New Brain Scan Technology Holds Key to Predicting Schizophrenia Treatment Success

The patient's brain function could be monitored using the advanced techniques
The patient's brain function could be monitored using the advanced techniques. Credit | Getty images

United States: The patient’s brain function could be monitored using the advanced techniques of brain scans to determine if a psychotic patient will progress to treatment-resistant schizophrenia, which represses remission by Dutch researchers.

MRI or NM-MRI

The scan is being referred to as a neuromelanin-sensitive MRI, or the NM-MRI for brevity – targets the brain pigment called neuromelanin. This pigment may show the presence of a healthy dopamine system based on visual observations, as reported by The HealthDay.

Dopamine is known to be a motivating and reinforcing hormone in the brain. The implications derived from a high level of dopamine may include aggressiveness and the poor impulsive control characteristic of psychosis.

The study’s authors, led by Marieke van der Plijm, a postdoctoral researcher at the University of Amsterdam in the Netherlands, believe NM-MRI has the potential to be revolutionary.

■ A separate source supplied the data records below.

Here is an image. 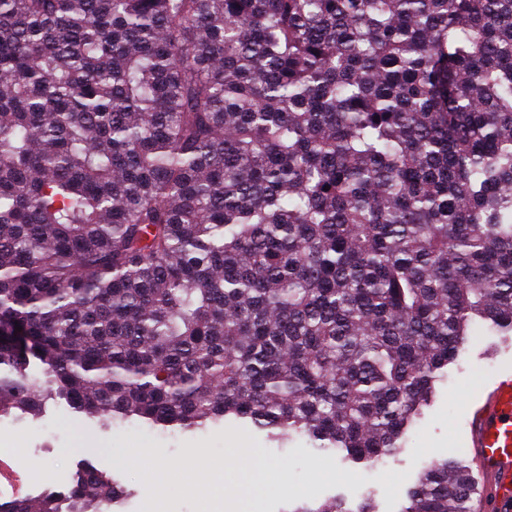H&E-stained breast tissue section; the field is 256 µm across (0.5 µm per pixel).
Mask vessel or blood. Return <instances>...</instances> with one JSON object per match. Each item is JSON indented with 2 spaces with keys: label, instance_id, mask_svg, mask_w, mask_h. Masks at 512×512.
Segmentation results:
<instances>
[{
  "label": "vessel or blood",
  "instance_id": "b4317fda",
  "mask_svg": "<svg viewBox=\"0 0 512 512\" xmlns=\"http://www.w3.org/2000/svg\"><path fill=\"white\" fill-rule=\"evenodd\" d=\"M468 444L492 512H512V371L500 374L471 408Z\"/></svg>",
  "mask_w": 512,
  "mask_h": 512
}]
</instances>
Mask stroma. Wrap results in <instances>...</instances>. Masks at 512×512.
Returning a JSON list of instances; mask_svg holds the SVG:
<instances>
[{"mask_svg": "<svg viewBox=\"0 0 512 512\" xmlns=\"http://www.w3.org/2000/svg\"><path fill=\"white\" fill-rule=\"evenodd\" d=\"M511 368V338L489 335L469 345L449 366L435 400L409 430L404 448L372 468L342 462L335 452L317 451L302 439L280 448L239 425L194 432L136 423L102 429L53 404L37 421L0 419V446L8 448V465L34 499L66 490L86 463L113 476L129 494L117 504L103 505L102 512H145L152 499L161 512H240L246 479L259 464L288 474L285 487L265 494L260 512H291L303 503L314 508L332 498L356 512L366 494L378 512H401L409 488L428 463L470 457L467 412ZM145 447L158 449V457L146 458L140 466L126 464V457ZM218 482L224 485L220 495L214 492Z\"/></svg>", "mask_w": 512, "mask_h": 512, "instance_id": "obj_1", "label": "stroma"}]
</instances>
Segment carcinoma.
<instances>
[{
  "label": "carcinoma",
  "instance_id": "1",
  "mask_svg": "<svg viewBox=\"0 0 512 512\" xmlns=\"http://www.w3.org/2000/svg\"><path fill=\"white\" fill-rule=\"evenodd\" d=\"M489 333L512 0H0V416L247 424L372 467ZM123 495L86 465L0 512ZM476 495L435 460L401 512Z\"/></svg>",
  "mask_w": 512,
  "mask_h": 512
}]
</instances>
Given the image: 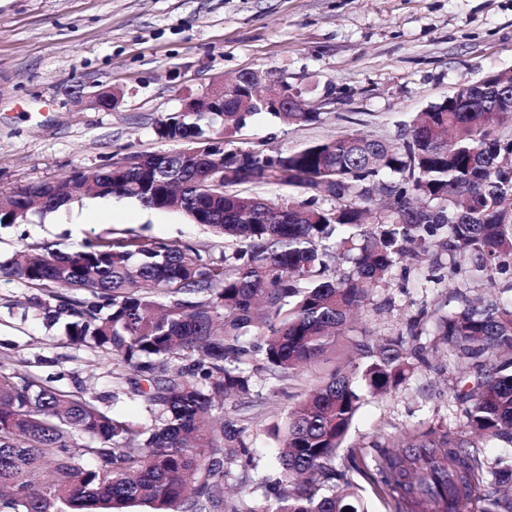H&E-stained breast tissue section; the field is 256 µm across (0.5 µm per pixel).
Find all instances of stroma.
Masks as SVG:
<instances>
[{"label":"stroma","instance_id":"stroma-1","mask_svg":"<svg viewBox=\"0 0 512 512\" xmlns=\"http://www.w3.org/2000/svg\"><path fill=\"white\" fill-rule=\"evenodd\" d=\"M248 69L287 78L323 112L314 124L257 116L229 135L231 147L286 152L347 133L397 140L403 116L460 84L512 72V0H0V192L57 181L133 151L166 150L156 122L208 85ZM117 88L110 110L86 92ZM132 232L203 256L224 240L181 214L122 198L77 195L57 212L0 225V256ZM48 292L0 274V368L35 376L138 422L152 418L117 379L110 355L71 342ZM445 288L375 289L352 339L397 335L420 306L446 305ZM429 349L384 397H366L347 444L365 459L375 441L417 426L462 428L453 402L456 369L445 346ZM281 399L255 409L259 470H274Z\"/></svg>","mask_w":512,"mask_h":512}]
</instances>
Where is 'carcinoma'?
Listing matches in <instances>:
<instances>
[{
	"mask_svg": "<svg viewBox=\"0 0 512 512\" xmlns=\"http://www.w3.org/2000/svg\"><path fill=\"white\" fill-rule=\"evenodd\" d=\"M259 107L224 96L222 112H175L157 137L172 145L135 152L129 167H77L60 182L0 193V224L30 197L47 211L77 190L119 196L184 215L224 236L217 260L134 233L87 238L0 260V273L49 289L70 340L112 353L118 378L152 414L140 424L79 393L0 371V512H369L336 456L362 396L395 391L425 363L409 340L431 330L453 353L464 432L413 428L375 444L367 474L404 512H458L475 488L512 512V456L489 464L487 440L512 445V295L474 298L486 282L512 292V76L468 84L464 105L443 101L399 122L397 142L356 133L268 154L223 149ZM313 124L319 112H272ZM225 171V183L211 184ZM304 190L272 203L237 189L235 176ZM427 263L419 288L446 284L458 307H422L406 333L341 340L375 288L407 282L408 261ZM83 297L76 298L72 293ZM317 367L305 377L303 368ZM291 400L277 475L258 474L254 409ZM77 436L91 443L74 446ZM262 490L263 502L228 499L224 478Z\"/></svg>",
	"mask_w": 512,
	"mask_h": 512,
	"instance_id": "cac0c4a2",
	"label": "carcinoma"
}]
</instances>
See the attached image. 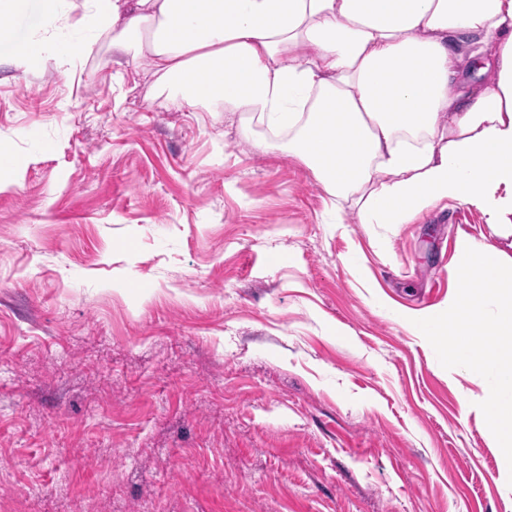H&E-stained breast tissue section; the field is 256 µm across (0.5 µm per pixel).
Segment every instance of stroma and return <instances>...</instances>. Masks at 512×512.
<instances>
[{
  "mask_svg": "<svg viewBox=\"0 0 512 512\" xmlns=\"http://www.w3.org/2000/svg\"><path fill=\"white\" fill-rule=\"evenodd\" d=\"M82 0L0 45V512H512V468L402 313L437 314L479 210L335 225L312 172L243 113L188 112ZM11 59L14 63L25 69L44 68L47 55L43 43L36 39L18 43L15 46Z\"/></svg>",
  "mask_w": 512,
  "mask_h": 512,
  "instance_id": "1",
  "label": "stroma"
}]
</instances>
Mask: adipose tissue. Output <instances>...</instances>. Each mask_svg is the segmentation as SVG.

“There is an urgent need for markers to identify treatment non-responders in schizophrenia at an early stage and facilitate timely initiation of clozapine, the only antipsychotic with proven efficacy in non-responders,” they wrote in the March 13 issue of The American Journal of Psychiatry.

While patients who respond to treatment show a rise in the dopamine function, those who do not display no change in dopamine function. Scientists think it may mean that neuromelanin, as a measure of dopamine function, is higher among responders.

Research Methodology

Visual Representation | Credit : Adobe Stock

The sample included 62 patients among the 18 to 35-year-old group who suffered from their first psychotic episode. The diagnosis was schizophrenia for all of them. The patients were provided with the study and a control group of 20 healthy volunteers.

Each patient had a clinical interview, an IQ evaluation, and an NM-MRI scan, and those with psychosis were additionally treated with antipsychotics.

The response of the patients to the treatment at the six-month mark was examined. Individuals with symptoms in at least four categories of delusions, hallucinations, posturing, or weird thoughts and disregarded by the medication after two trials were categorized as non-responders.

They were considered non-responders if they experienced no response or had severe adverse effects to any other antipsychotic drug or if they changed to clozapine during the monitoring period.

Key Results

Among these 62 patients, 47 people were responders.

In the baseline NM-MRI, the 15 non-responders showed a significant reduction in signal intensity in a brain region called the substantia nigra. It has a high concentration of dopamine neurons, which are involved in emotional response and reward behavior regulation as well as others.

By using neuromelanin evidence, researchers showed that 68% of the patients would have a positive response to the treatment, as reported by The HealthDay.

In total, 28 responders, compared to nine non-responders, went for the follow-up scans; the NM-MRI signal remained the same after a span of six months.

“This study demonstrates the potential of NM-MRI as a noninvasive marker for treatment resistance in schizophrenia at an early stage,” the authors concluded. “Eventually, an adequate prediction model could lead to early identification of treatment resistance in schizophrenia and thereby substantially reduce delays in effective treatment and improve outcomes.”